___ SUPPLIED RECORDS

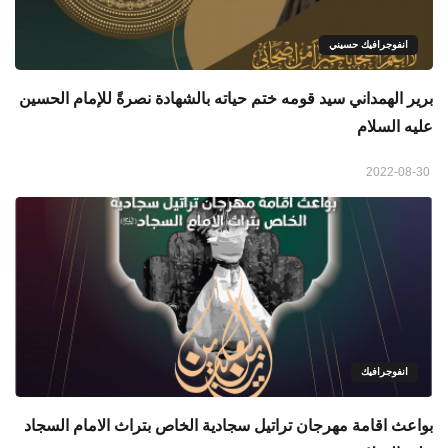
انفوجرافيك حسيني
برير الهمداني سيد قومه ختم حياته بالشهادة نصرةً للإمام الحسين
عليه السلام
2022-08-30
انفوجرافيك
بواعث اقامة مهرجان تراتيل سجادية الخاص بتراث الامام السجاد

______

Repeat, exactly and only, the lines above from the one containing "برير الهمداني سيد" through the end of the material.

• **EXERCISE ANSWER**
برير الهمداني سيد قومه ختم حياته بالشهادة نصرةً للإمام الحسين
عليه السلام
2022-08-30
انفوجرافيك
بواعث اقامة مهرجان تراتيل سجادية الخاص بتراث الامام السجاد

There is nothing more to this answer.